Opera Review


 

 

The Last Supper

Music by Harrison Birtwistle
Libretto by Robin Blaser

Glyndebourne Touring Opera, Apollo Theatre, 30th Nov 2000

The composer Harrison Birtwistle has long been fascinated by the concept of ritual, and the often complex interrelationship between myth and history. In this new piece, he and his librettist Robin Blaser explore these themes, among others, through the medium of an almost certainly historical, and also fundamentally ritualistic event - Christ's last supper. In doing so, they have created between them a moving, atmospheric and thought-provoking work, but one which is, in the last analysis, rather unsatisfying.
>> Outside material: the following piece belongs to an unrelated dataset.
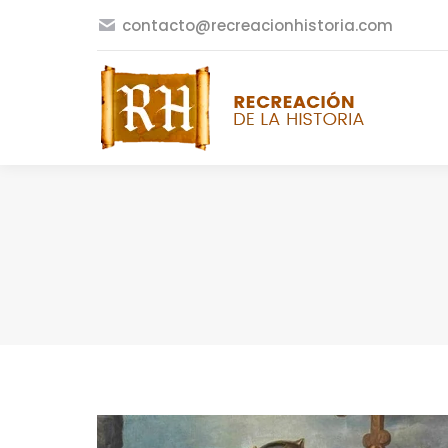
contacto@recreacionhistoria.com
This is no conventional examination of the events at the first eucharist. An archetypally post-modern work, The Last Supper explodes the twenty centuries of tradition and belief that have grown up around the event, then flings them back together with no comfortable sense of order to hang on to. Blaser's libretto consists largely of a series of esoteric, unanswered questions, blurring the boundaries between fact and myth and between religion and atheism, and questioning conventional notions of Christianity, especially in relation to Judaisim. In a dark, forboding opening passage, the enigmatic " Ghost ", on behalf of the audience and all modern people, summons the twelve disciples and Jesus to share the bread and wine once more, and to " look through the three zeros of the year 2000 ". They duly appear ; as the accusations and questions begin to fly between them, the picture which posterity has come to believe of the Last Supper and its significance begins to crumble. This decay is made all the more poignant by the punctuation of the action by three visions : these tableaux are comfortably conventional, catholic pictures of Christ's passion, which contrast sharply with the destruction of convention going on all round.
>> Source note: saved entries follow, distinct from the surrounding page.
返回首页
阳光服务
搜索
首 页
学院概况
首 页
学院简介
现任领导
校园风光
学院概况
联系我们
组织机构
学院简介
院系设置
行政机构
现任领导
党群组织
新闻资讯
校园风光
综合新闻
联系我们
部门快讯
Some of the messages of The Last Supper are almost cloyingly obvious. Recitations from Jewish scripture are superimposed on the chanting of the Christian Lord's Prayer, emphasising the inherent oneness of the two religions. Judas's reconciliation with the apostles, and the acknowledgement of hs essential role in Christ's rising to glory, breaks down anti-semitic notions of blame which history has attached to him and to the Jewish race. Christ again washes his deciples feet - this time he is trying to remove the dust of the " bestiality and vileness " committed by man through history. Violence perpetrated in the name of religion is condemned : the apostles writhe in anguish as Ghost chants " Don't you hear Messiah coming in His tank ? " Man's inhumanity to man is a source of anguish to Jesus, who died for the race : " the holocaust shattered my heart ".

But these are hardly novel ideas. And while there is a deeper, underlying significance to the piece, it seems deliberately to have been left so vague as to be unfathomable. Purposefully neither religious or irreligious, Blaser's libretto offers no answers to the great questions it continually poses. Frequent, veiled references to a great " I AM ", and esoteric phrases daubed in light on the wall, serve only to increase the uncertainty. At the last, as Christ leaves the stage seemingly as just another man, he challenges those watching to reflect on what they were expecting of him ; almost simultaneously, a cock's crow suggests that the audience's accusations of betrayal and doubt should have been directed back on themselves rather than on Judas or Thomas, and tears away the last vestiges of belief.

This uncertainty is all very well, but on the whole it serves rather to give one a sense of continually groping for something that is beyond one's reach - and the poetry of the libretto is not sufficiently beautiful to compensate for its vagueness. Birtwistle's music is not easy to listen to, but it is thoroughly effective and atmospheric. His unorthodox choice of instruments (lots of low woodwind, bizarre percussion, keyboards, accordion and choirs of live and recorded voices) gives a tense, energetic feel to the whole, and allows him to build up a depth of significance. The performance and staging are as exemplary as one would expect from Glyndobourne touring opera, the former all the more impressive given the difficulty of the score. But while post-modernists might revel in the interplay of disparate notions of ritual, betrayal, life and meaning from across the centuries, others may just find The Last Supper infuriatingly enigmatic.